To address the performance shortcomings of the brute force approach, we can use an approximate nearest neighbor (ANN) algorithm to take computational shortcuts. ANN algorithms are able to quickly find approximate solutions to nearest neighbor search by trading off some accuracy for a significant speedup. We can quantify the accuracy of an ANN algorithm by calculating the recall of the algorithm:

\text{recall} = \frac{\text{number of true nearest neighbors found}}{\text{total number of true nearest neighbors}}

For example, if we have a corpus of 10,000 documents and we want to find the top 5 most similar documents to a given query, we would have a recall of 0.4 if the algorithm found 2 of the 5 true nearest neighbors.

There are many ANN algorithms that we can use, each of which has its own tradeoffs in terms of accuracy, speed, and memory usage. Typically, every vector database, whether open-source or proprietary, will be built around one of these algorithms. Below, we'll briefly explore some of the most popular categories of ANN algorithms.

Graph-based ANN

Graph-based ANNs, such as hnswlib, construct a graph where each node represents a vector and edges connect close neighboring vectors. One common algorithm is the Navigable Small World (NSW), in which a navigable graph is created by connecting vector nodes in a random manner. To find the nearest vectors, it efficiently traverses the graph from one node to another until the local nearest neighbors are found. Hierarchical Navigable Small World (HNSW) graphs improve upon this by organizing the nodes into layers, with each layer being a selective grouping from the previous one, enabling efficient navigation of high-dimensional data spaces. These methods are known for balancing accuracy and speed in vector searches, though they tend to use more memory than some other techniques.

Clustering-based ANN

Clustering-based ANN methods group similar points together to reduce the search space. Algorithms like k-means and HDBSCAN are used to form clusters, and then search is conducted within these clusters. A popular example is FAISS from Facebook AI Research. The strength of clustering-based methods lies in their ability to handle large datasets efficiently, but they might compromise on accuracy, especially for data points that lie near the boundaries of clusters.

Tree-based ANN

Tree-based ANN methods, such as Spotify's Annoy, hierarchically partition the vector space using tree-based data structures like KD-trees and Random Projection Trees. They are particularly effective in low to medium dimensional data spaces but suffer from the curse of dimensionality, leading to degraded performance in high-dimensional spaces.

Sharding

When handling the largest datasets, even advanced Approximate Nearest Neighbor (ANN) algorithms may struggle in delivering fast similarity searches. To mitigate this, vector databases often employ sharding. This technique, common in distributed systems, horizontally partitions a dataset across multiple machines, or nodes. Sharding plays a critical role in scaling up semantic search pipelines, enabling the distribution of a corpus of embeddings across several machines. This, in turn, facilitates the execution of similarity searches in parallel, significantly enhancing performance and efficiency.

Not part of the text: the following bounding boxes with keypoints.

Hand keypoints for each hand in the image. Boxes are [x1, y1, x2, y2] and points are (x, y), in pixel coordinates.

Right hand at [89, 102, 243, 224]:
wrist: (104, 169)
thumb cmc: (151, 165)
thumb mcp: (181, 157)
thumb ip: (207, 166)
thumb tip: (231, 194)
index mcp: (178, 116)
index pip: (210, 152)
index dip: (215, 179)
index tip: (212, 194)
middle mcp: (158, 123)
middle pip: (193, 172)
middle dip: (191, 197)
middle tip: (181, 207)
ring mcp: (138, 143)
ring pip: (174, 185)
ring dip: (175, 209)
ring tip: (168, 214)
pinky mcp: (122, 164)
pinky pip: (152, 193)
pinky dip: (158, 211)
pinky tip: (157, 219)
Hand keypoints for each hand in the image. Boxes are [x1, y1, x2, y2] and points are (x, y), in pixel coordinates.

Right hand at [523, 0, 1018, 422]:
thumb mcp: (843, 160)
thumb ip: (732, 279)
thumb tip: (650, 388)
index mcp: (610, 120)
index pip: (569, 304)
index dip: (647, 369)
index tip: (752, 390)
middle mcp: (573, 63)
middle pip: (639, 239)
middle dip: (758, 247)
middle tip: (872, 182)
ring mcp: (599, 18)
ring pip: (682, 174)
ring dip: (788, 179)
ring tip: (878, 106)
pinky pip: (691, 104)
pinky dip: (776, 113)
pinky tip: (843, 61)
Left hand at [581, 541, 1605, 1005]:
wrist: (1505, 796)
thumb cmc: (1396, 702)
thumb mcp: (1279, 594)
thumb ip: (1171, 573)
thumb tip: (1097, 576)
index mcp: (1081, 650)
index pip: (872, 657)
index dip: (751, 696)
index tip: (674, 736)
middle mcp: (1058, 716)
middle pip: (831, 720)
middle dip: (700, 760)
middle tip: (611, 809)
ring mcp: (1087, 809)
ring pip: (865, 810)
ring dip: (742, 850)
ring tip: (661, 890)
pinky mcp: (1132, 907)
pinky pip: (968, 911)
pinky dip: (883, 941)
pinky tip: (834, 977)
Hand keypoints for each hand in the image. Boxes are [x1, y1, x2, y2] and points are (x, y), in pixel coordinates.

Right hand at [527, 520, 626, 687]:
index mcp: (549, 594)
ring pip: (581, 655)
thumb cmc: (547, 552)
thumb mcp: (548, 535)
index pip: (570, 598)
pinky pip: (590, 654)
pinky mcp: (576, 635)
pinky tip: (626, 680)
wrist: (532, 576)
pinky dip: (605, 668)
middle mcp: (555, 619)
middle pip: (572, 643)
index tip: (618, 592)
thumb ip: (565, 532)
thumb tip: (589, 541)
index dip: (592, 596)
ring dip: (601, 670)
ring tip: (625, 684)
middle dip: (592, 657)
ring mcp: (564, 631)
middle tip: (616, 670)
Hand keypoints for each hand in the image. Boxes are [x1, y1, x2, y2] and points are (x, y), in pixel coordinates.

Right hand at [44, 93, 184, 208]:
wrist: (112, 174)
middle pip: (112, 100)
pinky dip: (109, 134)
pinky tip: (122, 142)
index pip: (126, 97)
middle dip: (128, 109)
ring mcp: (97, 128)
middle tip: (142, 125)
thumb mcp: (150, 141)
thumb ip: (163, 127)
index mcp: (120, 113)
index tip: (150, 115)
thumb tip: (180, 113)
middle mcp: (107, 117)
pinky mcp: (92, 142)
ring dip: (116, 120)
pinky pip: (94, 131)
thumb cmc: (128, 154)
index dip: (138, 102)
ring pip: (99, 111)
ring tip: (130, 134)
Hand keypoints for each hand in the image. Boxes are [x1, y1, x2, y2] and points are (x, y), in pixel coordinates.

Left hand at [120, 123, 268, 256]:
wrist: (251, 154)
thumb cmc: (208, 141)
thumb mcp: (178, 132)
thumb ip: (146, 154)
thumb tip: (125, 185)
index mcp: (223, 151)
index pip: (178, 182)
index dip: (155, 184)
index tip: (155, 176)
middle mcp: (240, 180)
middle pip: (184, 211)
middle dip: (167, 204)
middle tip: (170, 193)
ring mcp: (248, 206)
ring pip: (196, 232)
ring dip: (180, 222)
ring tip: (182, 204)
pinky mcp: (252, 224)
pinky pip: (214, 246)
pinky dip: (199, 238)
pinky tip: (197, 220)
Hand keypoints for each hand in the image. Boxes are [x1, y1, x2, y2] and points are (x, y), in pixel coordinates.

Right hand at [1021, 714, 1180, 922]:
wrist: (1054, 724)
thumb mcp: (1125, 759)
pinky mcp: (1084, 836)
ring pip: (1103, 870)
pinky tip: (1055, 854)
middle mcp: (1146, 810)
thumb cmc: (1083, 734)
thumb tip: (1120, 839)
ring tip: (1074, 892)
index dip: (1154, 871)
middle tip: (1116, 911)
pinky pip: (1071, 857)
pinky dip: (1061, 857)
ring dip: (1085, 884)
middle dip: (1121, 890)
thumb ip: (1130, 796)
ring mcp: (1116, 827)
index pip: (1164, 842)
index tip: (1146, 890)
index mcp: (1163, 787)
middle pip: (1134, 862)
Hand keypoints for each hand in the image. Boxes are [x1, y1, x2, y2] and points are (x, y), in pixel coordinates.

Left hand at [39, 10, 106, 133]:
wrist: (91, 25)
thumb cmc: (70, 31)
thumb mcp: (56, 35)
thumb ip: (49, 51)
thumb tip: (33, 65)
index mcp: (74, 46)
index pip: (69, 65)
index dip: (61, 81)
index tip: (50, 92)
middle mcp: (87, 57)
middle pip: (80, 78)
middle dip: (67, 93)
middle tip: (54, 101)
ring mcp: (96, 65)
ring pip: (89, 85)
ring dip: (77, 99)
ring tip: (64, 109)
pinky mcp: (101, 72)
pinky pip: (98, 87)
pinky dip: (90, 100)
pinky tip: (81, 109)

Here are the four key components of sharding in vector databases:

Data Partitioning: The entire dataset of embeddings is divided into smaller, more manageable segments, each hosted on different nodes. This division can be based on various strategies like range, hash, or even geographic location.
Parallel Processing: By distributing the data, sharding allows for simultaneous processing across multiple nodes. This parallelism is key to maintaining high-speed search capabilities as the dataset grows.
Load Management: Sharding helps in balancing the load across the network. Instead of overwhelming a single server with all the data and queries, it spreads these across several nodes, preventing performance bottlenecks.
Scalability and Flexibility: As the amount of data increases, more shards can be added to the system, offering a scalable solution that grows with the dataset. This flexibility is vital for applications that accumulate data continuously.